Demikian halnya kepada para santri pondok-pondok pesantren, hendaknya
mempercayakan sepenuhnya penyelesaian permasalahan tersebut pada aparat
berwajib.

"Kepada alim ulama pimpinan pesantren di Bandung Raya dan sekitarnya, kami
imbau untuk membantu 'mendinginkan' kembali situasi masyarakat. Jangan
terpancing untuk menyebarkan informasi atau isu yang tidak benar dan tidak
dapat dipertanggungjawabkan, atau makin memperkeruh suasana," kata KH.
Miftah Faridl yang dihubungi "PR" melalui saluran telepon internasional di
sela-sela ibadah umroh rombongan Safari Suci di Mekah, kemarin.

Dikemukakannya, setiap Muslim baik itu ulama maupun santri hendaknya saling
bertolong-tolongan dalam perbuatan kebajikan, dan bukannya dalam perbuatan
kerusakan. Dalam hal ini, kaum Muslimin juga dituntut untuk memberi suri
tauladan dan keadilan sekalipun kepada kaum atau pihak yang dibenci.

"Sungguh, Allah SWT berfirman, hendaknya kebencian kita kepada suatu kaum,
jangan menjadikan kita berbuat tidak adil," ujar KH. Miftah Faridl.
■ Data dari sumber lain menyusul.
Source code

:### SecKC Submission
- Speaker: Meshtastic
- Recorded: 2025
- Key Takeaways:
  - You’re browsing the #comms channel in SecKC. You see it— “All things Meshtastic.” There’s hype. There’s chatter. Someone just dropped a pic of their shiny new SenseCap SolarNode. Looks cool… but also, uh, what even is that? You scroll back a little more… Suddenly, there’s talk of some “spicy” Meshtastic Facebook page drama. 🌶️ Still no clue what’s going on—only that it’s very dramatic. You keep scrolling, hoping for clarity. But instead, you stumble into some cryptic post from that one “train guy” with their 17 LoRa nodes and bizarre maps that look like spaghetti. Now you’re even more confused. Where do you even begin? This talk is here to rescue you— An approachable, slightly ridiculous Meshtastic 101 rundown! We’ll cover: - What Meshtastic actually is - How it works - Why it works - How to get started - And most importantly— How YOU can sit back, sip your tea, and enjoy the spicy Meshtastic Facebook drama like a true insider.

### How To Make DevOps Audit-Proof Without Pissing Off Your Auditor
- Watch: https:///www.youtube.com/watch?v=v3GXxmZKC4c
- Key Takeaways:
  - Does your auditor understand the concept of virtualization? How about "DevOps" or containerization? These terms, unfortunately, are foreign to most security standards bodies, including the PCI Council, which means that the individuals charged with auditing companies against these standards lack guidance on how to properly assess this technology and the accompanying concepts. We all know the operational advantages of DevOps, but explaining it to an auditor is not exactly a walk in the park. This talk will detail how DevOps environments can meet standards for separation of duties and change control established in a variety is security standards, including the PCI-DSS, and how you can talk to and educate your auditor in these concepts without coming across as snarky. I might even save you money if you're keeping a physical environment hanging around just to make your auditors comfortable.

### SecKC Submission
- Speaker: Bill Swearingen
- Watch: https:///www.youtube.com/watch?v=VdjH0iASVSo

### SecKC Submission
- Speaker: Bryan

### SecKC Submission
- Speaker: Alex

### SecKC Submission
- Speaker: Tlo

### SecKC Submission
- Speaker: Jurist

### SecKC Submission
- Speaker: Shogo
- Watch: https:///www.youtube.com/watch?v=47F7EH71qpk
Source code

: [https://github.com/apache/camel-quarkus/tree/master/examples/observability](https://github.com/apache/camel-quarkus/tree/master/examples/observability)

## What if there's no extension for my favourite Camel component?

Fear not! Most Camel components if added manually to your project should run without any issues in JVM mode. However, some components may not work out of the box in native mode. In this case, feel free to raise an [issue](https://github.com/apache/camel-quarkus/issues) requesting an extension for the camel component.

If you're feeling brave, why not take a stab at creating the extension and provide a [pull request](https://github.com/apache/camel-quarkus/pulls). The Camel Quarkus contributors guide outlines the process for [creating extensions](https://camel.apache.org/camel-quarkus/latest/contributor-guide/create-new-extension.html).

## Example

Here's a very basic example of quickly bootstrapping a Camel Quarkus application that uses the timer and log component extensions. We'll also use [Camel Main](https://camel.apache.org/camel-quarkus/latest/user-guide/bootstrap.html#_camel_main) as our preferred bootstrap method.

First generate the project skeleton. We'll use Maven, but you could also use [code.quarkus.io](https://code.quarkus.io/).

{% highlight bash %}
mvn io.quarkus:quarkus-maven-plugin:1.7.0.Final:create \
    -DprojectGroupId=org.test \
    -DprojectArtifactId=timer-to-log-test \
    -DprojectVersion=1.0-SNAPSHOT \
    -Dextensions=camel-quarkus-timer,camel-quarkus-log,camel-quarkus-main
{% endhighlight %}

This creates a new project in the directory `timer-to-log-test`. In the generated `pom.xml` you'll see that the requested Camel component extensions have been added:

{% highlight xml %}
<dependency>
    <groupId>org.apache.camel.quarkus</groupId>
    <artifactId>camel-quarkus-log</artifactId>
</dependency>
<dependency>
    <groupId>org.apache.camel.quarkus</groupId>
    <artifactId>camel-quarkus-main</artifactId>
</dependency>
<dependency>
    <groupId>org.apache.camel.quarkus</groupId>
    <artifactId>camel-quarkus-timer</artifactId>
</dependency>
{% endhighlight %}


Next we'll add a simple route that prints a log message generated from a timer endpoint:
Sedangkan sosiolog Judistira Garna, Ph.D melihat kejadian di Tasikmalaya
merupakan curahan ketidakpuasan terhadap keinginan memperoleh teladan yang
baik dari pemimpin.

Ia menilai, kini semakin menipis contoh dan teladan dari para pimpinan baik
tingkat nasional hingga lokal.

Di sisi lain Yudistira Garna melihat ada titik kelemahan di kedua belah
pihak yang pada dasarnya sama, yakni masing-masing memiliki rasa "lebih".
Pihak polisi merasa memiliki kekuatan dan pihak pesantren memiliki
kelebihan dalam hal agama. Dengan kelebihannya masing-masing mereka
seolah-olah merasa melakukan sesuatu yang terkadang melupakan faktor etika
sehingga membuat emosi pihak lain.

Dengan demikian, penyelesaiannya sebetulnya bisa dilakukan hanya dengan
keasadaran dari kedua belah pihak untuk introspeksi diri dan saling
memaafkan. Mereka mengadakan pertemuan dan mencoba membuat kejelasan
tentang kejadian sehingga menghasilkan perdamaian.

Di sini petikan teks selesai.